I thanked them and went felt thankfully uncomfortable.  I went home to call around to see where they needed me overseas.  I started with SIFAT's contacts in Ecuador but the mission school I had visited was no where in their records, like it had vanished into the jungle.  Because Ed and Linda wouldn't leave me alone, I had been told about 1,872 times at dessert nights and over bagels and chai tea in scenic downtown Holland that Wycliffe needed missionary kid teachers, I called Wycliffe.  I told them I didn't want to teach in an MK school, I wanted to be itinerant, living in a village, and did they have a position like that open?" Pretty sure it all came out in one sentence because I wasn't psyched about my resolve having crumbled so easily.  The person on the other end said, "Our biggest needs are in Mozambique and Cameroon."  A pause. "I'll take the position in Cameroon." I'm sure she said something else, but I checked out on details.  Somehow I started the application process, told the school that I wasn't going to return the following year, saw God provide financially through his body, and in 6 months, I was in Cameroon. In my first month I made it to the Northwest to visit a surprised Reverend Fimba and stay with his family for a week during my orientation to the country he invited me to.

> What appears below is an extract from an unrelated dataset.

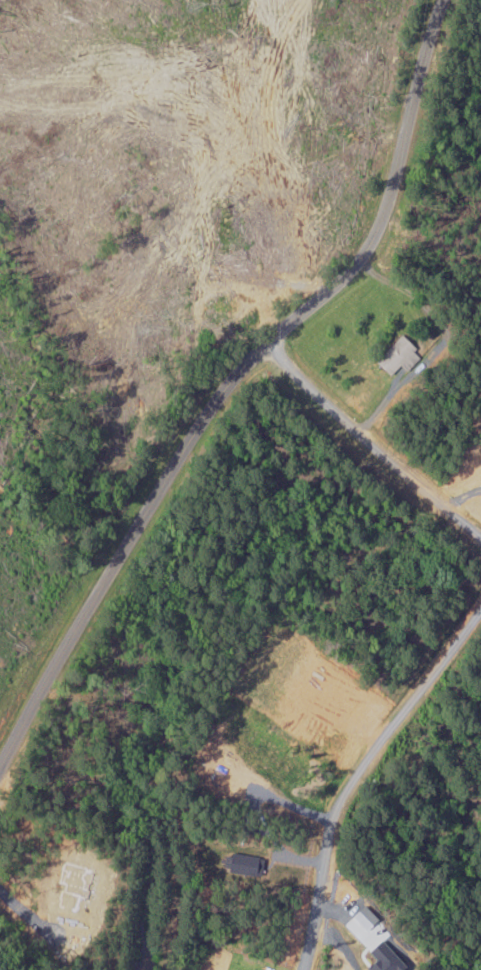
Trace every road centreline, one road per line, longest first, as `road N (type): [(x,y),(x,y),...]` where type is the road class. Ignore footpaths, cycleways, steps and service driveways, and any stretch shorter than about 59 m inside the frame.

I remember that God calls us generally and specifically.  He calls us to be his.  He calls us to surrender.  He calls us to trust that his grace is sufficient and his love is unconditional.  He calls us to make disciples. All of us. Then there is the "good works that he planned in advance for us to do," (Eph 2:10) that I believe are specific to our giftings and the desires he plants in our deepest being.  I was called to those kids in Holland for that year.  I was called to Cameroon that night at SIFAT. I was quite literally called into that administration building so my calling to Cameroon could be confirmed.  I remember that God chose me not because I was fit for it but because he delighted to do so, and it delighted me to accept.  Not only did he call me, but I remember that he gave me a heart for the young ones he called me to in Cameroon.  

 I think I'll leave that remembering for another post.